• FYI

    25 November 2018

    Ketakutan di Guan Hien, Tukang Becak ini Pilih Kabur Tanpa Dibayar!


    Komplek pabrik Guan Hien di Jl. A. Yani Ciamis adalah salah satu di antara bangunan-bangunan peninggalan tempo doeloe yang masih tersisa di kota Ciamis.

    Bangunan-bangunan tersebut merupakan saksi sejarah pernah berdirinya sebuah perusahaan penghasil minyak kelapa terbesar di Kota Manis, yang sempat bertahan dan berjaya selama puluhan tahun, hingga akhirnya gulung tikar karena tak kuat melawan persaingan dan tantangan jaman.

    Sebagai komplek bangunan tua yang berdiri sejak tahun 1925 di masa kolonial Belanda, Guan Hien menyimpan banyak kisah suka duka dan berbagai bumbu cerita yang melengkapinya. Tentu saja, berbagai kisah mistis ada terselip di dalamnya.

    Bagi Aan, sebut saja demikian namanya, cerita berbau supranatural dan bahkan horor di komplek Guan Hien bukanlah hal yang aneh lagi. Maklum, ia memang dilahirkan dan mengalami masa kecil hingga remaja di komplek tersebut.

    Ayahnya bekerja dan tinggal di Guan Hien.
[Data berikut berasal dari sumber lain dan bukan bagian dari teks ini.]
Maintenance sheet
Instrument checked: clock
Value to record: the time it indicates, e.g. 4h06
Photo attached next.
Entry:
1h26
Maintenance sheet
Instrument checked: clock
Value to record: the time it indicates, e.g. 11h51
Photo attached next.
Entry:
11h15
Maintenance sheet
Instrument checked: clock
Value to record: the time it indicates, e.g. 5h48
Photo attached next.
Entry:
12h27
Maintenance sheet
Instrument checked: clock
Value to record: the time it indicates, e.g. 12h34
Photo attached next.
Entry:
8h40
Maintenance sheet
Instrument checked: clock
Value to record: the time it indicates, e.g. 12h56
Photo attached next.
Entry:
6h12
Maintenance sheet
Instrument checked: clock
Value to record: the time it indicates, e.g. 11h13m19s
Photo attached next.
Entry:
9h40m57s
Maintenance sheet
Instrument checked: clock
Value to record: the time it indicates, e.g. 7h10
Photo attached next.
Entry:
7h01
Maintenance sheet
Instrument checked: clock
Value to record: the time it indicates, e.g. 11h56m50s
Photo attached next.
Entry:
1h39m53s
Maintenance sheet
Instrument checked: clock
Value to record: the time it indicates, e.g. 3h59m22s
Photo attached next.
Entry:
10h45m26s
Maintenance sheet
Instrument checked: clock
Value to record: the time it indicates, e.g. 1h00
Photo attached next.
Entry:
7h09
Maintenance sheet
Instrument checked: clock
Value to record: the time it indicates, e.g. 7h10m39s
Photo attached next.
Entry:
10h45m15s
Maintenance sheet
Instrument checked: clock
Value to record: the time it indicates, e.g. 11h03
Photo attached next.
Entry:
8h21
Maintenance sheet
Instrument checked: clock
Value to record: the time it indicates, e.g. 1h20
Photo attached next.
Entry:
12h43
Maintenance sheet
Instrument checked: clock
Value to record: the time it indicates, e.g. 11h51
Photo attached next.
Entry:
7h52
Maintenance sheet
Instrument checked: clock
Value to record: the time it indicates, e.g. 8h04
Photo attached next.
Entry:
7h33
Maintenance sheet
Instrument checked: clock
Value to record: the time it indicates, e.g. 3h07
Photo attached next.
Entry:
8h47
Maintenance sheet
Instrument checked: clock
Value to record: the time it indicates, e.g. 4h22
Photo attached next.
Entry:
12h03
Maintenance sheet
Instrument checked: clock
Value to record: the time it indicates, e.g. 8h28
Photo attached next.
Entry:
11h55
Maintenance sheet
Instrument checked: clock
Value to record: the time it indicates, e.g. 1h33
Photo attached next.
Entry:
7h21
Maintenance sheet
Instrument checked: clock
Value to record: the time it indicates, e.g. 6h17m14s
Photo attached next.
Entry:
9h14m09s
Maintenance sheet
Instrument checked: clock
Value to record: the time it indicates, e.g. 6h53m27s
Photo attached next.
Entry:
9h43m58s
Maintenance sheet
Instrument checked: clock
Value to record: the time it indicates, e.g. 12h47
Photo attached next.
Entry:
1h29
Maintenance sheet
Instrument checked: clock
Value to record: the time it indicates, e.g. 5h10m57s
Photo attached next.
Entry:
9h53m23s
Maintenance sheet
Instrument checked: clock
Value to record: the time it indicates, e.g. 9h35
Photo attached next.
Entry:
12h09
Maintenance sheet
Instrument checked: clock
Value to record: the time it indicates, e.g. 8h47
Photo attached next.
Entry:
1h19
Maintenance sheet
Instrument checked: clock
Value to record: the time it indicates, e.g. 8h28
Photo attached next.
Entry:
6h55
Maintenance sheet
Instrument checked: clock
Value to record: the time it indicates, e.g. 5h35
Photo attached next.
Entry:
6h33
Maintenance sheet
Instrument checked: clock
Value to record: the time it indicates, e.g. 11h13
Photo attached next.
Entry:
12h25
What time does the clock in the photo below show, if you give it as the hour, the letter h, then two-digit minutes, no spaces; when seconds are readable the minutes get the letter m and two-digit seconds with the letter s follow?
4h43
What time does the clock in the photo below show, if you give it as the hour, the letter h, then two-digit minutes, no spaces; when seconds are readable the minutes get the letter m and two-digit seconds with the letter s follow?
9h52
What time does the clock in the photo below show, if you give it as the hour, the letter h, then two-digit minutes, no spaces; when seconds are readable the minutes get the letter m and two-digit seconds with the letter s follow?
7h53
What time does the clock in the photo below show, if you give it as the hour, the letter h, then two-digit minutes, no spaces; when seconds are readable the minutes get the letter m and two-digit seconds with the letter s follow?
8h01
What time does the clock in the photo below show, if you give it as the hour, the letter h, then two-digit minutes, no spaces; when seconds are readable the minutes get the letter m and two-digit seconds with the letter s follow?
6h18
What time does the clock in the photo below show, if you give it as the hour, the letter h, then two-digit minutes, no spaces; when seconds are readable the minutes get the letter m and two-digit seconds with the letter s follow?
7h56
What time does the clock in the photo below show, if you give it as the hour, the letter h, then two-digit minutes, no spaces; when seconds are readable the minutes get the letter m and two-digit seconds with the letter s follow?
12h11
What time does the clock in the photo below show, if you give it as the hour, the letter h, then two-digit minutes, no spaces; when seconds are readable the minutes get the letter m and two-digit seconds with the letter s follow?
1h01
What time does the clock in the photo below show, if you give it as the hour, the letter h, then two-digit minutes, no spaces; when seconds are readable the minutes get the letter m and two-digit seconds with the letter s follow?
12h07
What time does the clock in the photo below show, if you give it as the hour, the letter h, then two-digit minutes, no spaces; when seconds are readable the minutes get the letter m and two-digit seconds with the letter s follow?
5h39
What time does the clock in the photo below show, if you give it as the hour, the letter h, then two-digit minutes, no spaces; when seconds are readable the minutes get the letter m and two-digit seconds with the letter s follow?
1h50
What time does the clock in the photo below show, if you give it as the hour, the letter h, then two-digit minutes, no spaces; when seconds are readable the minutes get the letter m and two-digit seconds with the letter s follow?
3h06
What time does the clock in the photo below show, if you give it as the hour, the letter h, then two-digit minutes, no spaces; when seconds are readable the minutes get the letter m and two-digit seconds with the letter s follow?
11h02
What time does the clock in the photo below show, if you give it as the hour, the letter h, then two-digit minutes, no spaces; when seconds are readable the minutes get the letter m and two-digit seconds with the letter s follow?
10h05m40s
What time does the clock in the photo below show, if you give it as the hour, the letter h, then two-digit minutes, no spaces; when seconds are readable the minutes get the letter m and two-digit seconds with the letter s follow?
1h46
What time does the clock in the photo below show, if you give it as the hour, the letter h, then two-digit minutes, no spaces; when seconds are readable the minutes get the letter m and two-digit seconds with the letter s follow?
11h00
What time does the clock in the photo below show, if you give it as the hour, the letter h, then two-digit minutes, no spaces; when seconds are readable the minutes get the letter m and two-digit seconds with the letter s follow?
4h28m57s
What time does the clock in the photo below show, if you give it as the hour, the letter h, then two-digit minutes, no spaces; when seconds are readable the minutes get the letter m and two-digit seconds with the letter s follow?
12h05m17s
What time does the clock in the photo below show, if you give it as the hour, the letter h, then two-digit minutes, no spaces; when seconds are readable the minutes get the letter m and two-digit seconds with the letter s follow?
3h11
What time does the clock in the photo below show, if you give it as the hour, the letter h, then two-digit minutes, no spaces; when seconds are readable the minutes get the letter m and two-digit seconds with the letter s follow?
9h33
Bersama beberapa keluarga pegawai lain, mereka menempati rumah-rumah bedeng di bagian belakang areal komplek tersebut.

    “Tapi waktu saya tinggal di situ mah, balageur (baik-baik) para ‘penghuni’ Guan Hien teh,” ungkapnya pada CIAMIS.info, “asal kitanya jangan takabur!”

    Kalau hanya berupa penampakan makhluk halus, menurut Aan sudah sangat biasa terjadi. Kompleks seluas lebih kurang lima hektar tersebut menyimpan banyak cerita. Tetapi, baginya ada satu kisah yang amat berkesan, karena dialami langsung oleh ibunya. Peristiwanya sendiri terjadi puluhan tahun yang lampau.

    Ibunya terbiasa membeli beras di pasar dalam jumlah banyak, maksudnya biar sekalian dan cukup untuk waktu yang agak lama. Seingat Aan, beras yang dibeli biasanya yang sekarung isi 50 kilogram.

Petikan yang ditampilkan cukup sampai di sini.